• _Exercise goal_
Only an exact copy of the entries, stripped of pictures, will serve as the answer.

• _Material for this task_
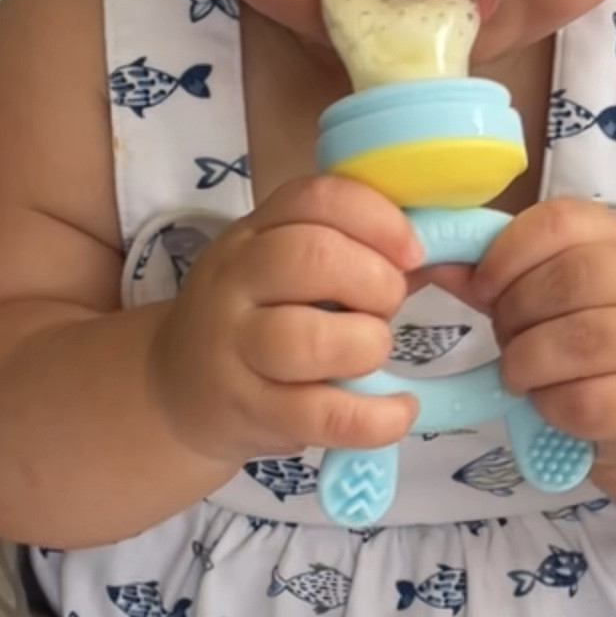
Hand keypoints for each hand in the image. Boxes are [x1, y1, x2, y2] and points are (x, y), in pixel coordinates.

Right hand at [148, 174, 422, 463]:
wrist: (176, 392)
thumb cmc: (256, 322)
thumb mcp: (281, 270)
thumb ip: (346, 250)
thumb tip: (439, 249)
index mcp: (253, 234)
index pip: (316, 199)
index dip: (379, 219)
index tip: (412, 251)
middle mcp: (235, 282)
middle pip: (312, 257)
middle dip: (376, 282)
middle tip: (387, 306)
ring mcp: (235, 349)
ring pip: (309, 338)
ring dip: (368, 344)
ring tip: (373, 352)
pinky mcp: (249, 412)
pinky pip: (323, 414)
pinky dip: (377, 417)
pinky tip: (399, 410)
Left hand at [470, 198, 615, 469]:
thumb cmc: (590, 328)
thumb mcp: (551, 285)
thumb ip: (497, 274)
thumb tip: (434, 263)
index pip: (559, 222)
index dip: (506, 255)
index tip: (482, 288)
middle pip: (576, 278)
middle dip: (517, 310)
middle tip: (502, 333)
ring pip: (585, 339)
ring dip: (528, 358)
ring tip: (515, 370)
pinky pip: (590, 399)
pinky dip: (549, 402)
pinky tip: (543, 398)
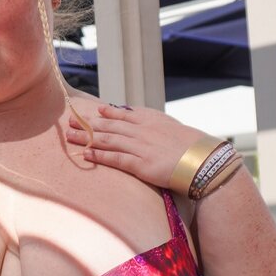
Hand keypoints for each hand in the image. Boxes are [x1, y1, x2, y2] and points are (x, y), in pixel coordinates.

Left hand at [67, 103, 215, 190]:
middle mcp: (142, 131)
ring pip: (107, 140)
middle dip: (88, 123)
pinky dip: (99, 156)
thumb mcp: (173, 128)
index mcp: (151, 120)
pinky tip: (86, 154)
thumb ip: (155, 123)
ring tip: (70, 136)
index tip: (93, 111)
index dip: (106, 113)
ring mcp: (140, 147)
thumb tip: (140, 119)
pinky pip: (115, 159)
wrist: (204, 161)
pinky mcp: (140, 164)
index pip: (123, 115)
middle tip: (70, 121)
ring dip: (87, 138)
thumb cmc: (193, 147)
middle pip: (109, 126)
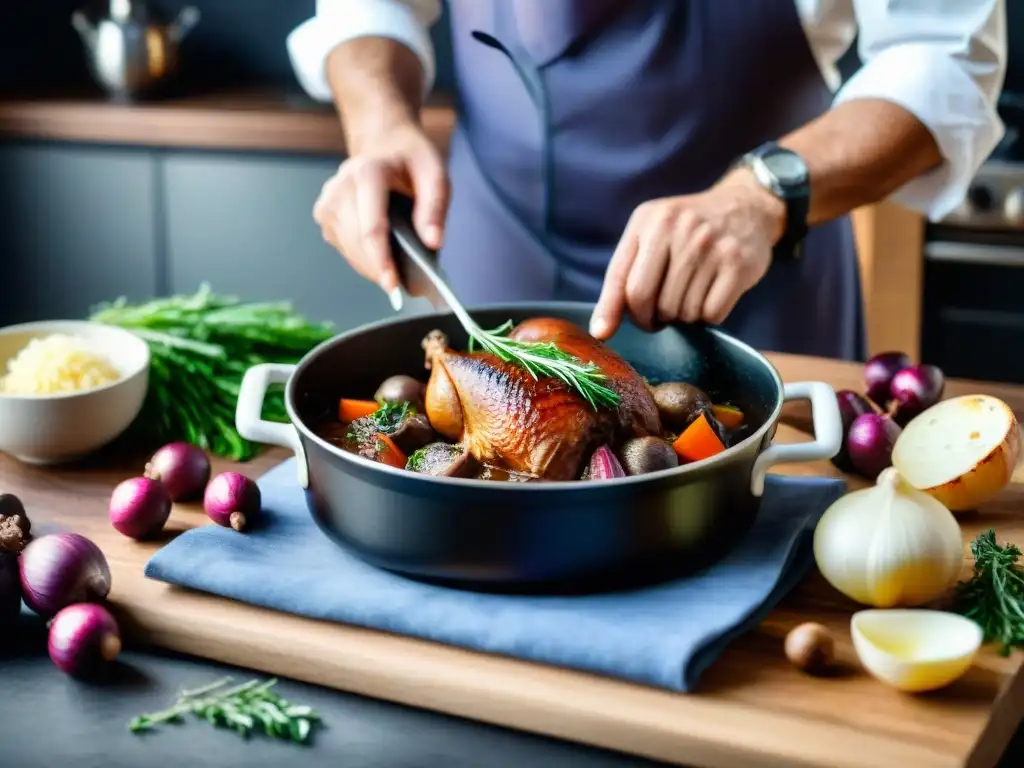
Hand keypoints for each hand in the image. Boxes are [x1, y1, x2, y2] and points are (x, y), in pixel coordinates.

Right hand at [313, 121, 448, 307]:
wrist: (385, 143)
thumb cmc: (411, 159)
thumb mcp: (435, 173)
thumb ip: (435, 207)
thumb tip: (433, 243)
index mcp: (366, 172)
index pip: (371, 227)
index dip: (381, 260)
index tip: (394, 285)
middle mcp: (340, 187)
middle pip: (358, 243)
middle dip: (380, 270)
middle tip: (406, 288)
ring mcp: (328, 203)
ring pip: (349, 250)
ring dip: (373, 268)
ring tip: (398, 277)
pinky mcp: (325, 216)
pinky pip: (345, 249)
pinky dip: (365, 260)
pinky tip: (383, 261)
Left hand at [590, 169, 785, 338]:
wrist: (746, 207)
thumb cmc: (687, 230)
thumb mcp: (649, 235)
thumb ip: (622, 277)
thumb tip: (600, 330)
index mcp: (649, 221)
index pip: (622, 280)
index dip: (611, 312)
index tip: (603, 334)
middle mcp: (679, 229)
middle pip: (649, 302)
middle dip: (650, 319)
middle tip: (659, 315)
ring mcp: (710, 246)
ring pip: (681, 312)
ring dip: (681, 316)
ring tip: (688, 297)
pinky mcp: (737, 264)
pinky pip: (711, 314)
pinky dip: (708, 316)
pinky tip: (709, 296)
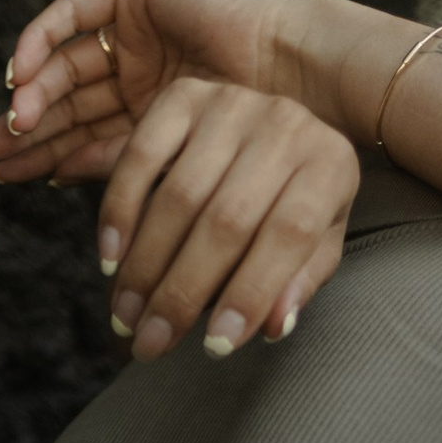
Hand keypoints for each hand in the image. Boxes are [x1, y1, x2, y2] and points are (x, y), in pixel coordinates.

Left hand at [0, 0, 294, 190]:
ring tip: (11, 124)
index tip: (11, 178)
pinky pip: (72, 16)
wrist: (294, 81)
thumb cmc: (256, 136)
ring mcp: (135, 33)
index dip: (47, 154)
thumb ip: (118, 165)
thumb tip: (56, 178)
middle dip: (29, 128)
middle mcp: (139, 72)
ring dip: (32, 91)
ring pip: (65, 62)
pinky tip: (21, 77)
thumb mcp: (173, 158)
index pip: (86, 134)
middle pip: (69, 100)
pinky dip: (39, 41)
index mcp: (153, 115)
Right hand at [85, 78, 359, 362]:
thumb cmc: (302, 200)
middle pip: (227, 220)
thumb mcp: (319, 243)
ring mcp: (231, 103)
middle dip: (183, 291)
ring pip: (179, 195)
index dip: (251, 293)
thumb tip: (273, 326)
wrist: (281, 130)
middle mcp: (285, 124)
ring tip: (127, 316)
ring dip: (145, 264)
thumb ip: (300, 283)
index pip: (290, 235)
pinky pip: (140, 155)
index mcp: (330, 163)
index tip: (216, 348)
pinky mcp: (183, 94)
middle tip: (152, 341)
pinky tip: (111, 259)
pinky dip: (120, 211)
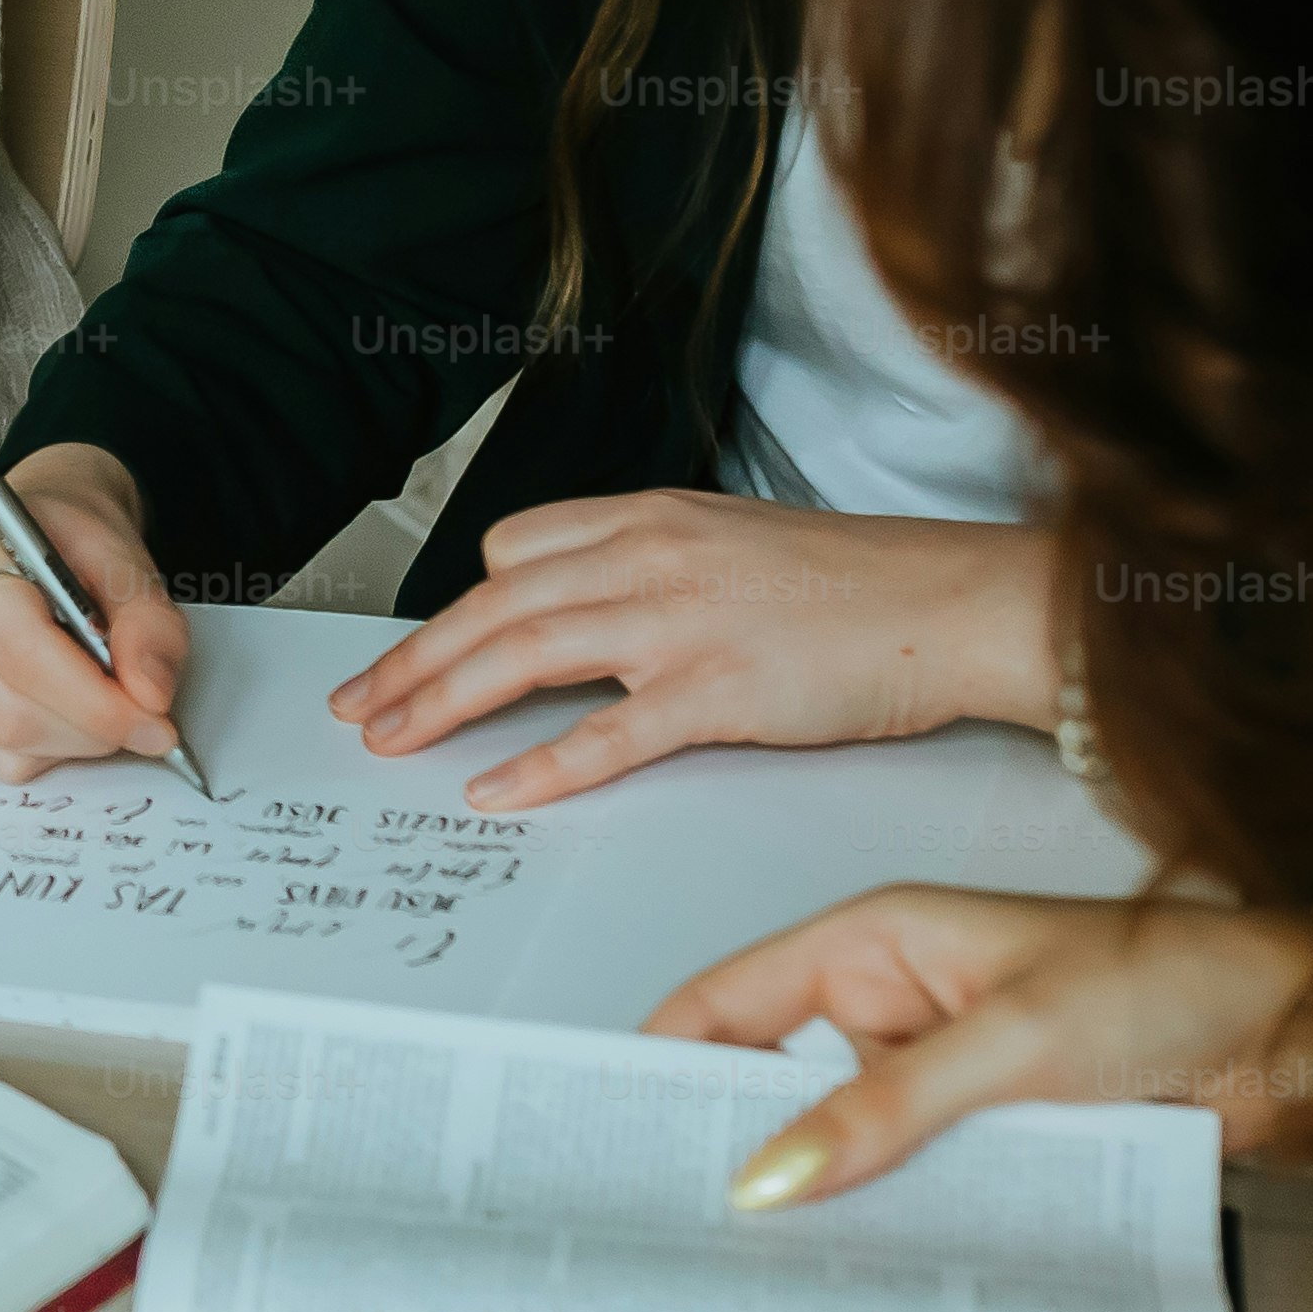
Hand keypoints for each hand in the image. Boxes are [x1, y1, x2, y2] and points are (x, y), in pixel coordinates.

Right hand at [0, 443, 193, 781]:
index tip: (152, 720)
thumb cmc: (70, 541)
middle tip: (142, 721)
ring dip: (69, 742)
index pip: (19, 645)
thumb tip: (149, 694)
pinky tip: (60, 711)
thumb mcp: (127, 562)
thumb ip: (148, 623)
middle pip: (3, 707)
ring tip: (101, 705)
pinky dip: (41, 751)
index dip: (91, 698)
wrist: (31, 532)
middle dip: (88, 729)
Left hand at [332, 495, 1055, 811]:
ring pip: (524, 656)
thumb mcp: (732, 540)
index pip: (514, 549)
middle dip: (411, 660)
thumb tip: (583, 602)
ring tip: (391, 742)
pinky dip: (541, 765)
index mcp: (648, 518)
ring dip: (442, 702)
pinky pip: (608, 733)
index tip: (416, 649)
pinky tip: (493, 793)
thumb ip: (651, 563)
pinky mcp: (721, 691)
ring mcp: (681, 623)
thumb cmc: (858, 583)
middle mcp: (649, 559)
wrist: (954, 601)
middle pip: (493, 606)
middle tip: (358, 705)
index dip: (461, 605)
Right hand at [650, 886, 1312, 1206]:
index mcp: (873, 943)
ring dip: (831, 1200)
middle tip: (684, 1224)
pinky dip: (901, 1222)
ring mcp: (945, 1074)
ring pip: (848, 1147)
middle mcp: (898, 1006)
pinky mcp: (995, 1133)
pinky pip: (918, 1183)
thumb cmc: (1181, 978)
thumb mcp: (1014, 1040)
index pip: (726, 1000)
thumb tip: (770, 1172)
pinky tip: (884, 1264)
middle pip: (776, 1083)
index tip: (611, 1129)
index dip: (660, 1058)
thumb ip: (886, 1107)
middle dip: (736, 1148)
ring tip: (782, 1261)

• _Result_
Hand keypoints for each hand in the image. Boxes are [x1, y1, x2, y2] and points are (x, y), in pixel coordinates.

Right hand at [148, 174, 422, 463]:
wrist: (176, 392)
thumb cmc: (256, 322)
thumb mcp: (281, 270)
thumb ip: (346, 250)
thumb tip: (439, 249)
index mcp: (253, 234)
index pip: (316, 199)
index dip: (379, 219)
index tip: (412, 251)
middle mcp: (235, 282)
middle pip: (312, 257)
middle dip: (376, 282)
middle tip: (387, 306)
ring mcp: (235, 349)
ring pip: (309, 338)
ring dip: (368, 344)
ring tip: (373, 352)
pinky mcp: (249, 412)
pinky pip: (323, 414)
pinky dip: (377, 417)
pinky tip: (399, 410)
Left hand at [470, 198, 615, 469]:
thumb cmc: (590, 328)
thumb mcp: (551, 285)
thumb ip: (497, 274)
thumb tip: (434, 263)
index pip: (559, 222)
index dip: (506, 255)
index tip: (482, 288)
middle pip: (576, 278)
middle dip: (517, 310)
middle tip: (502, 333)
ring pip: (585, 339)
ring dip: (528, 358)
ring tip: (515, 370)
pinky pip: (590, 399)
pinky dip: (549, 402)
pinky tip: (543, 398)
Hand keypoints for each hand in the image. Boxes are [x1, y1, x2, y2] and points are (x, y), in pixel coordinates.

Left hand at [67, 103, 215, 190]:
middle mcp: (142, 131)
ring pip: (107, 140)
middle dip: (88, 123)
pinky dip: (99, 156)
thumb mcp: (173, 128)
index mcp: (151, 120)
pinky tip: (86, 154)
thumb ip: (155, 123)
ring tip: (70, 136)
index tip: (93, 111)
index dip: (106, 113)
ring mcp: (140, 147)
thumb tip: (140, 119)
pinky pip: (115, 159)
wrist: (204, 161)
pinky mcp: (140, 164)
index pip: (123, 115)
middle tip: (70, 121)
ring dip: (87, 138)
thumb cmc: (193, 147)
middle pip: (109, 126)
Hand keypoints for each hand in the image. Boxes are [x1, y1, x2, y2] and points are (x, y), in pixel coordinates.

Right hand at [313, 121, 448, 307]:
wrist: (385, 143)
thumb cmc: (411, 159)
thumb mcp: (435, 173)
thumb ip: (435, 207)
thumb tip: (433, 243)
index mcp: (366, 172)
index pip: (371, 227)
index dip: (381, 260)
index tip: (394, 285)
middle mcp: (340, 187)
middle pip: (358, 243)
middle dip: (380, 270)
middle tip: (406, 288)
ring mcp: (328, 203)
ring pip: (349, 250)
ring dip: (373, 268)
ring tip: (398, 277)
pinky mcp: (325, 216)
pinky pip: (345, 249)
pinky dip: (365, 260)
pinky tip: (383, 261)
Left hand at [590, 169, 785, 338]:
wrist: (746, 207)
thumb cmc: (687, 230)
thumb mcp: (649, 235)
thumb ip: (622, 277)
thumb tip: (600, 330)
index mcp: (649, 221)
index pip: (622, 280)
index dip: (611, 312)
index tip: (603, 334)
middle mcp: (679, 229)
middle pip: (649, 302)
middle dip: (650, 319)
middle tip: (659, 315)
ring mcp: (710, 246)
ring pip: (681, 312)
ring dip: (681, 316)
ring tip: (688, 297)
pinky mcp: (737, 264)
pinky pip: (711, 314)
pinky dip: (708, 316)
pinky tip: (709, 296)
Hand keypoints for each hand in the image. Boxes are [x1, y1, x2, y2] and points are (x, y), in pixel coordinates.

Left hand at [0, 0, 294, 190]:
ring tip: (11, 124)
index tip: (11, 178)
pinky pip: (72, 16)
wrist: (294, 81)
thumb cmc: (256, 136)
ring mcp: (135, 33)
index dip: (47, 154)
thumb ip: (118, 165)
thumb tip: (56, 178)
middle dip: (29, 128)
middle mcp: (139, 72)
ring dip: (32, 91)
ring pip: (65, 62)
pinky tip: (21, 77)
thumb mcp: (173, 158)
index pip: (86, 134)
middle pip: (69, 100)
pinky dip: (39, 41)
index mcp: (153, 115)
Right hand at [85, 78, 359, 362]:
thumb cmc: (302, 200)
middle pip: (227, 220)
thumb mcp: (319, 243)
ring mcp: (231, 103)
middle dip: (183, 291)
ring pip: (179, 195)
index dip: (251, 293)
thumb tip: (273, 326)
wrist: (281, 130)
middle mcp: (285, 124)
ring tip: (127, 316)
ring dip: (145, 264)
thumb ip: (300, 283)
index pip: (290, 235)
pinky pip: (140, 155)
index mcp: (330, 163)
index tip: (216, 348)
pinky mcp: (183, 94)
middle tip: (152, 341)
pinky tip: (111, 259)
pinky dip: (120, 211)
Hand keypoints for each hand in the image. Boxes are [x1, y1, x2, y2] and points are (x, y), in pixel coordinates.

Right hand at [0, 443, 193, 781]:
index tip: (152, 720)
thumb cmc: (70, 541)
middle tip: (142, 721)
ring dip: (69, 742)
index pip: (19, 645)
thumb tip: (149, 694)
pinky tip: (60, 711)
thumb mcp: (127, 562)
thumb ip: (148, 623)
middle pip: (3, 707)
ring tip: (101, 705)
pinky dip: (41, 751)
index dip: (91, 698)
wrist: (31, 532)
middle dip: (88, 729)
Left hand at [332, 495, 1055, 811]:
ring pip: (524, 656)
thumb mcp: (732, 540)
index pip: (514, 549)
middle dip: (411, 660)
thumb tip: (583, 602)
ring tip: (391, 742)
pinky dip: (541, 765)
index mcp: (648, 518)
ring dip: (442, 702)
pinky pip: (608, 733)
index tip: (416, 649)
pinky tip: (493, 793)
thumb ip: (651, 563)
pinky mcp: (721, 691)
ring mcp: (681, 623)
thumb cmc: (858, 583)
middle mcp: (649, 559)
wrist: (954, 601)
middle pip: (493, 606)
middle tip: (358, 705)
index dip: (461, 605)
Right hand at [650, 886, 1312, 1206]:
index mcp: (873, 943)
ring dip: (831, 1200)
middle tip: (684, 1224)
pinky dip: (901, 1222)
ring mcp: (945, 1074)
ring pip: (848, 1147)
middle mcp: (898, 1006)
pinky mcp: (995, 1133)
pinky pip: (918, 1183)
thumb cmc: (1181, 978)
thumb mcp: (1014, 1040)
index pip: (726, 1000)
thumb tip: (770, 1172)
pinky tip: (884, 1264)
middle pip: (776, 1083)
index tip: (611, 1129)
index dip: (660, 1058)
thumb ip: (886, 1107)
middle dip: (736, 1148)
ring tip: (782, 1261)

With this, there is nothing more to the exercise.